** Work item **
Word for word, copy the listing below and leave out its images.

** Data extract **
——
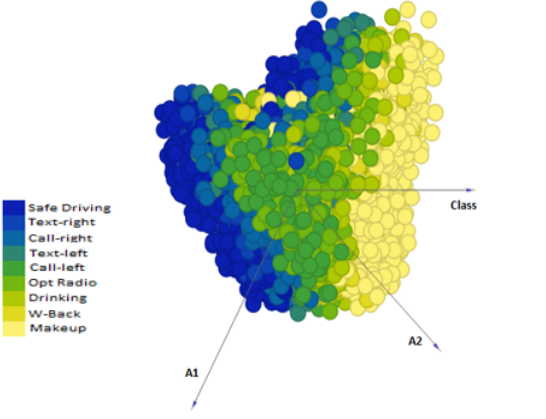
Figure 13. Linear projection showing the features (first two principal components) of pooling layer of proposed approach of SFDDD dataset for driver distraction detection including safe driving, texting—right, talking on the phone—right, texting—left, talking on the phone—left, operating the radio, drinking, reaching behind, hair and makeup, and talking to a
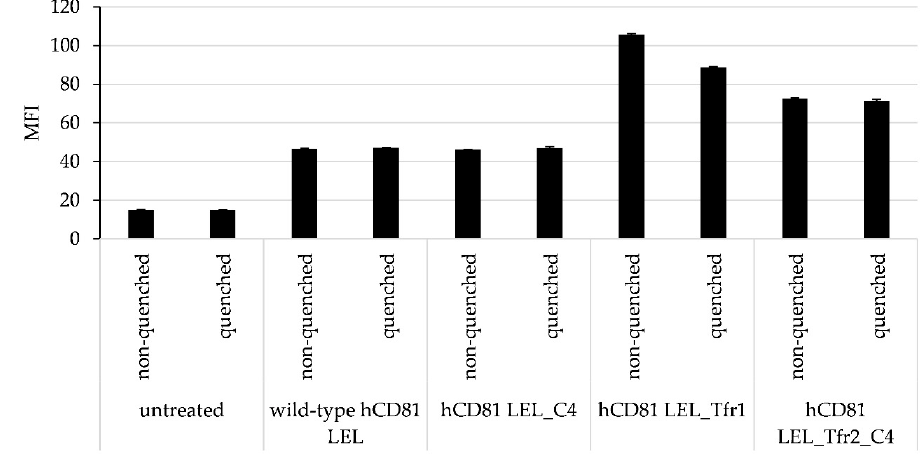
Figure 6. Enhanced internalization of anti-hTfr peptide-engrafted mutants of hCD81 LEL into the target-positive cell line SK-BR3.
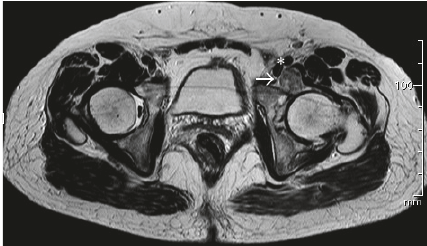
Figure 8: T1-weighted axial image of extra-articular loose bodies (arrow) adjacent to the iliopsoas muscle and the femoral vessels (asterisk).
——
** Response for this exercise **
Figure 13. Linear projection showing the features (first two principal components) of pooling layer of proposed approach of SFDDD dataset for driver distraction detection including safe driving, texting—right, talking on the phone—right, texting—left, talking on the phone—left, operating the radio, drinking, reaching behind, hair and makeup, and talking to a
Figure 6. Enhanced internalization of anti-hTfr peptide-engrafted mutants of hCD81 LEL into the target-positive cell line SK-BR3.
Figure 8: T1-weighted axial image of extra-articular loose bodies (arrow) adjacent to the iliopsoas muscle and the femoral vessels (asterisk).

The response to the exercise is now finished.